» Excerpted data
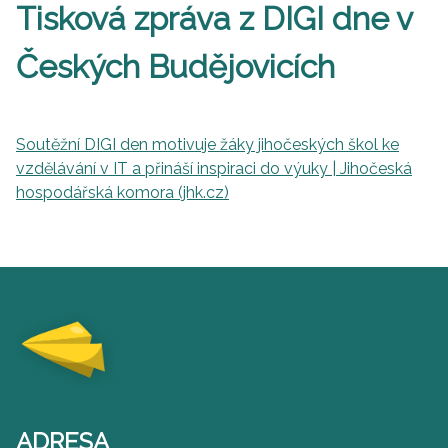
Tisková zpráva z DIGI dne v
Českých Budějovicích
Soutěžní DIGI den motivuje žáky jihočeských škol ke
vzdělávání v IT a přináší inspiraci do výuky | Jihočeská
hospodářská komora (jhk.cz)
ADRESA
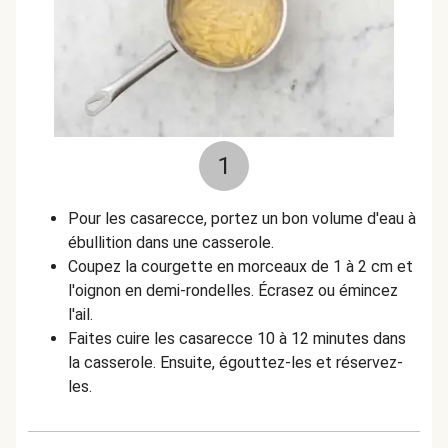
1
Pour les casarecce, portez un bon volume d'eau à
ébullition dans une casserole.
Coupez la courgette en morceaux de 1 à 2 cm et
l'oignon en demi-rondelles. Écrasez ou émincez
l'ail.
Faites cuire les casarecce 10 à 12 minutes dans
la casserole. Ensuite, égouttez-les et réservez-
les.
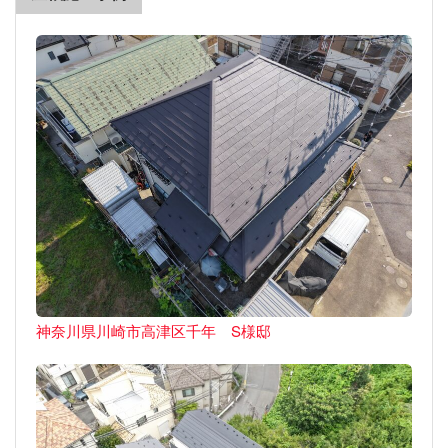
神奈川県川崎市高津区千年 S様邸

» Work required
Write out the lines above again, putting "penne" in place of "casarecce" everywhere it appears and keeping everything else the same. Leave the pictures out.

» Result of the task
Tisková zpráva z DIGI dne v
Českých Budějovicích
Soutěžní DIGI den motivuje žáky jihočeských škol ke
vzdělávání v IT a přináší inspiraci do výuky | Jihočeská
hospodářská komora (jhk.cz)
ADRESA
1
Pour les penne, portez un bon volume d'eau à
ébullition dans une casserole.
Coupez la courgette en morceaux de 1 à 2 cm et
l'oignon en demi-rondelles. Écrasez ou émincez
l'ail.
Faites cuire les penne 10 à 12 minutes dans
la casserole. Ensuite, égouttez-les et réservez-
les.
神奈川県川崎市高津区千年 S様邸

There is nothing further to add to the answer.